┌─ The data

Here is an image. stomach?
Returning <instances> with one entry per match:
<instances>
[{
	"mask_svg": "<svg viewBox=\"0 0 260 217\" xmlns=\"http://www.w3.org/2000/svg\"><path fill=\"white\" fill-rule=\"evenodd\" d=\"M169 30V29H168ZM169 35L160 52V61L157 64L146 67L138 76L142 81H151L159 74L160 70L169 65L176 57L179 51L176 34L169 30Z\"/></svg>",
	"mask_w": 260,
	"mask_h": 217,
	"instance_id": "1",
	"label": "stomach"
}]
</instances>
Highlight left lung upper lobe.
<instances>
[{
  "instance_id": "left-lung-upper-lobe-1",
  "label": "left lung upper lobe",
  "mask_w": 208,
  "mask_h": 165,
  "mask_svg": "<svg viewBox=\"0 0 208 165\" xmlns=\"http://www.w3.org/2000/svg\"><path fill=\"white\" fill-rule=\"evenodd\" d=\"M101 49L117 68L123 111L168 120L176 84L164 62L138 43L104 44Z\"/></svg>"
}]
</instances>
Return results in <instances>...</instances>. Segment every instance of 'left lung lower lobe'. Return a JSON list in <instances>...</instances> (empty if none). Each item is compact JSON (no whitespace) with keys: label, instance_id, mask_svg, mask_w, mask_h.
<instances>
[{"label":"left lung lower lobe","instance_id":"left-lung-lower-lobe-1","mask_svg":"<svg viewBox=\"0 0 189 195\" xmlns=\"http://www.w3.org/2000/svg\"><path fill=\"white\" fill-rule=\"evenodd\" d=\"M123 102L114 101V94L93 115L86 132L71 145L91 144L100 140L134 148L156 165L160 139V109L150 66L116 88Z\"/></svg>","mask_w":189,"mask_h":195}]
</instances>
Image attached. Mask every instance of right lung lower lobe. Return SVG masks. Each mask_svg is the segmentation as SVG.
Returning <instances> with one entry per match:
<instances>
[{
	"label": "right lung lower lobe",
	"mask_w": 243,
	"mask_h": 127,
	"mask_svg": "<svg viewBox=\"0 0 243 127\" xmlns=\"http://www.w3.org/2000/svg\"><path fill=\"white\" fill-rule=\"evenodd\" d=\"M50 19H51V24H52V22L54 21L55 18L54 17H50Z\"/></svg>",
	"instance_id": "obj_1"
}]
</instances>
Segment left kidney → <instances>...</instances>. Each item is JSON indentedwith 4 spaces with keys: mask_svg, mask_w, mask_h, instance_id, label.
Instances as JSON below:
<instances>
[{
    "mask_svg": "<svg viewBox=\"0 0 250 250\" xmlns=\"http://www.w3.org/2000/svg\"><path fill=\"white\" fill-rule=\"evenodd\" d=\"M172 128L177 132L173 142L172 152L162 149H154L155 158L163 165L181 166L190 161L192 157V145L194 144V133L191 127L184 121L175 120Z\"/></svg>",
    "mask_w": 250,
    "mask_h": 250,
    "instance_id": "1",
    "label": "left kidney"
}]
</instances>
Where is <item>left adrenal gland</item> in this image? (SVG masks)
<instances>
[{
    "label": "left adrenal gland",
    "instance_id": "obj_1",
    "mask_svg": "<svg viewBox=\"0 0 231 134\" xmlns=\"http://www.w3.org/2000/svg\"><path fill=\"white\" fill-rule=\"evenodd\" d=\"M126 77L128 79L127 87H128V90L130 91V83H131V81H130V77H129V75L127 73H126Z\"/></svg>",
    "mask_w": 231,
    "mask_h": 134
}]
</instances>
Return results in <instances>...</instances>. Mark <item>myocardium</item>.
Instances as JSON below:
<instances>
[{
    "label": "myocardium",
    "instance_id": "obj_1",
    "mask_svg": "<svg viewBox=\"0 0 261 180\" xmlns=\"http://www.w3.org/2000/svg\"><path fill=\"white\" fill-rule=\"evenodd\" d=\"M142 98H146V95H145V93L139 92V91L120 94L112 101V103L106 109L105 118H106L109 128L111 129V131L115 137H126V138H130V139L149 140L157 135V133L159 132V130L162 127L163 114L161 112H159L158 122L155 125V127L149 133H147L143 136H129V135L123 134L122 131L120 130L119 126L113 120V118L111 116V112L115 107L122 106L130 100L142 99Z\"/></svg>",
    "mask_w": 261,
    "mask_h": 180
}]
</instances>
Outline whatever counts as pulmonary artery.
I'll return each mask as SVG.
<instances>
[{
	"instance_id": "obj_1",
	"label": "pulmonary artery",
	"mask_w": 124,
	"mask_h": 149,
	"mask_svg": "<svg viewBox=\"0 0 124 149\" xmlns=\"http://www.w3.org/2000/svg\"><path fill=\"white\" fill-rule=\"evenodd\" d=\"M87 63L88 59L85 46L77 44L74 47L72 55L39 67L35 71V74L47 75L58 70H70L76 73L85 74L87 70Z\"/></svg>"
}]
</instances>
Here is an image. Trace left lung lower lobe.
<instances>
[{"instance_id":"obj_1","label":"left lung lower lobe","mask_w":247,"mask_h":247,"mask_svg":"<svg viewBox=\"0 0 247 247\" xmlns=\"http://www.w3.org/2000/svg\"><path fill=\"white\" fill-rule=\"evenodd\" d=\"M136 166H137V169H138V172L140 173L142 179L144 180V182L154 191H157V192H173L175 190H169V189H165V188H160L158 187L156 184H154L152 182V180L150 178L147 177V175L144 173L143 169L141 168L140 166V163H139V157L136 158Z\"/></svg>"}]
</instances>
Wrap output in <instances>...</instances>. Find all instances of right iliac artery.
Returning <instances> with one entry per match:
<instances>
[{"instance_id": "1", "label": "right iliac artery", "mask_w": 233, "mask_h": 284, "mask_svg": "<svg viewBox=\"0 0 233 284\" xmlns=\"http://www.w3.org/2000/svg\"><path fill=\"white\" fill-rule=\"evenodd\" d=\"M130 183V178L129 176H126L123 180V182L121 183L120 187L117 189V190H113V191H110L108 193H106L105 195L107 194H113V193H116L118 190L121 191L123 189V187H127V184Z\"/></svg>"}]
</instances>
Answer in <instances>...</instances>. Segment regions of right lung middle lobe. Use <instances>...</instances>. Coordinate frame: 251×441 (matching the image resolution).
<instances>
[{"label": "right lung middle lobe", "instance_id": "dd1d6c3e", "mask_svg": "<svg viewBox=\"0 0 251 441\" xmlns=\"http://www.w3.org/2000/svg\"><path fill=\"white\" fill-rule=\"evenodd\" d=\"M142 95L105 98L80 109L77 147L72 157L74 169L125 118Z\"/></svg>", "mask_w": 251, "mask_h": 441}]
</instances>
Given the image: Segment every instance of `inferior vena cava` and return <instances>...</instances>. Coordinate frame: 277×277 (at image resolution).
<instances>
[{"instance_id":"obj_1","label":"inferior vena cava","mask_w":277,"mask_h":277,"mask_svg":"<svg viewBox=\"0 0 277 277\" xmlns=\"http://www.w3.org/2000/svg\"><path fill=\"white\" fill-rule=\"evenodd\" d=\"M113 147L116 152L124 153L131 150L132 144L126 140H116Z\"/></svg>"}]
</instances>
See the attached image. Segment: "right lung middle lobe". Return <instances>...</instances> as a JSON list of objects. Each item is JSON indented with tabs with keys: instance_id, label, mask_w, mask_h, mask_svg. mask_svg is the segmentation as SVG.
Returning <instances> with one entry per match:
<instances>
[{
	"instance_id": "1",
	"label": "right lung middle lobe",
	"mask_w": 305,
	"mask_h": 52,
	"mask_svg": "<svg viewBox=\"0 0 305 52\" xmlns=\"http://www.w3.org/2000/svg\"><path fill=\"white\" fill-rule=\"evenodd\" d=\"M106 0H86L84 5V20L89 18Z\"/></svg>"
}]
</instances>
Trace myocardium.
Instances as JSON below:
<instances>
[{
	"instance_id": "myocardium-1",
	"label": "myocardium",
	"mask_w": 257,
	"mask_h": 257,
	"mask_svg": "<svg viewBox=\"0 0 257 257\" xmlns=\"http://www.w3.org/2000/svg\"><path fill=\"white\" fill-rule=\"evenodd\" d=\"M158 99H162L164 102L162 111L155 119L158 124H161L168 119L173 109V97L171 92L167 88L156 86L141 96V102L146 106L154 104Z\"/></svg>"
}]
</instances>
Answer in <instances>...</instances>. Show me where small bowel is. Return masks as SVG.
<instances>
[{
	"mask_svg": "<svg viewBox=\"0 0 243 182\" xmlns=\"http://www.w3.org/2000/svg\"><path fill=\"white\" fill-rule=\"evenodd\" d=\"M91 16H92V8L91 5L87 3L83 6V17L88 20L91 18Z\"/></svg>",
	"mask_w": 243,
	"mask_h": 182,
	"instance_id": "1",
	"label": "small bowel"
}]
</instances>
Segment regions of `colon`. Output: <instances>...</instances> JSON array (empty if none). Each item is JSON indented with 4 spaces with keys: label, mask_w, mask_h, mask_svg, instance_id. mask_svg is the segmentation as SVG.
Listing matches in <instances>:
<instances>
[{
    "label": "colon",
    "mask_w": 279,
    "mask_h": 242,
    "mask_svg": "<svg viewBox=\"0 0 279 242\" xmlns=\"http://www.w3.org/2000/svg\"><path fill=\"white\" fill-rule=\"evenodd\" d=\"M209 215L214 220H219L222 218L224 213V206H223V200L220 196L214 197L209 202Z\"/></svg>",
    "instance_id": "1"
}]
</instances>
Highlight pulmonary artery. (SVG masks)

└─

- Prompt:
Please pull out each line of the data above that contains the string "cava" and list those lines.

- The reply:
Given the image: Segment every instance of `inferior vena cava` and return <instances>...</instances>. Coordinate frame: 277×277 (at image resolution).
[{"instance_id":"obj_1","label":"inferior vena cava","mask_w":277,"mask_h":277,"mask_svg":"<svg viewBox=\"0 0 277 277\" xmlns=\"http://www.w3.org/2000/svg\"><path fill=\"white\" fill-rule=\"evenodd\" d=\"M113 147L116 152L124 153L131 150L132 144L126 140H116Z\"/></svg>"}]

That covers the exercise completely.